• [INPUT MATERIAL]
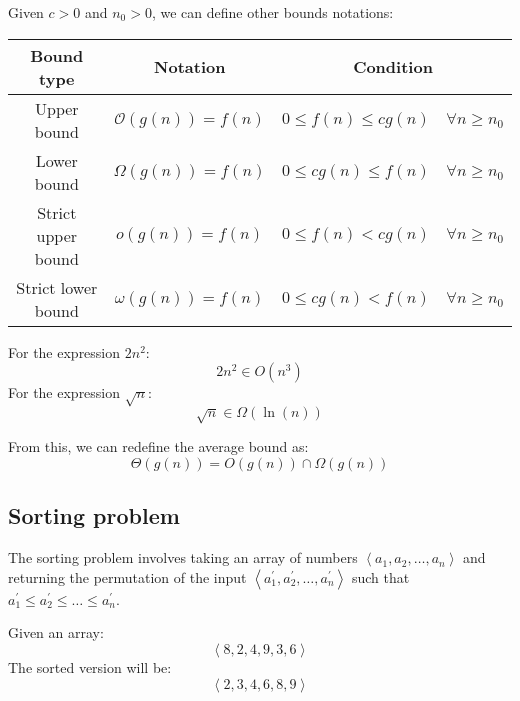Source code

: Given $c > 0$ and $n_0 > 0$, we can define other bounds notations:
\renewcommand*{\arraystretch}{2}
\begin{table}[H]
    \centering
    \begin{tabular}{|c|c|c|}
    \hline
    \textbf{Bound type} & \textbf{Notation}         & \textbf{Condition}                                \\ \hline
    Upper bound         & $\mathcal{O} (g(n))=f(n)$ & $0 \leq f(n) \leq c g(n)\quad \forall n \geq n_0$ \\
    Lower bound         & $\Omega(g(n))=f(n)$       & $0 \leq c g(n) \leq f(n)\quad \forall n \geq n_0$ \\
    Strict upper bound  & $o(g(n))=f(n)$            & $0 \leq f(n) < c g(n)\quad \forall n \geq n_0$    \\
    Strict lower bound  & $\omega(g(n))=f(n)$       & $0 \leq c g(n) < f(n)\quad \forall n \geq n_0$    \\ \hline
    \end{tabular}
\end{table}
\renewcommand*{\arraystretch}{1}
\begin{example}
    For the expression $2n^2$: 
    \[2n^2 \in O(n^3)\]
    For the expression $\sqrt{n}$: 
    \[\sqrt{n} \in \Omega(\ln(n))\]
\end{example}
From this, we can redefine the average bound as:
\[\Theta(g(n))=O(g(n))\cap\Omega(g(n))\]

\subsection{Sorting problem}
The sorting problem involves taking an array of numbers $\left\langle a_1,a_2,\dots,a_n \right\rangle$ and returning the permutation of the input $\left\langle a_1^\prime,a_2^\prime,\dots,a_n^\prime \right\rangle$ such that $a_1^\prime\leq a_2^\prime \leq \dots \leq a_n^\prime$. 
\begin{example}
    Given an array: 
    \[\left\langle 8, 2, 4, 9, 3, 6 \right\rangle\]
    The sorted version will be: 
    \[\left\langle 2, 3, 4, 6, 8, 9 \right\rangle\]
\end{example}

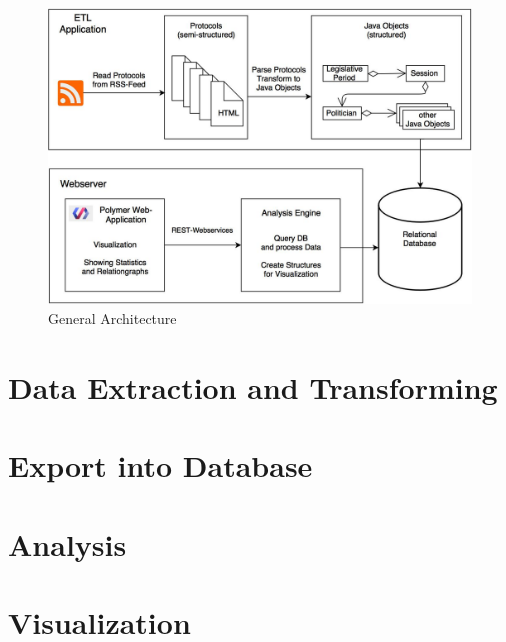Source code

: \begin{figure}
	\centering
	\includegraphics[width=\textwidth]{imgs/overall_architecture}
	\caption{General Architecture}
	\label{fig:general_architecture}
\end{figure}

\section{Data Extraction and Transforming}
\label{sec:data_extraction_transforming}

\section{Export into Database}
\label{sec:export_db}

\section{Analysis}
\label{sec:analysis}

\section{Visualization}
\label{sec:visualization}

• [WHAT IS BEING ASKED] Check which lines of the entries hold the word "hline", then please give only how many there are.

• [RESPONSE AREA] 3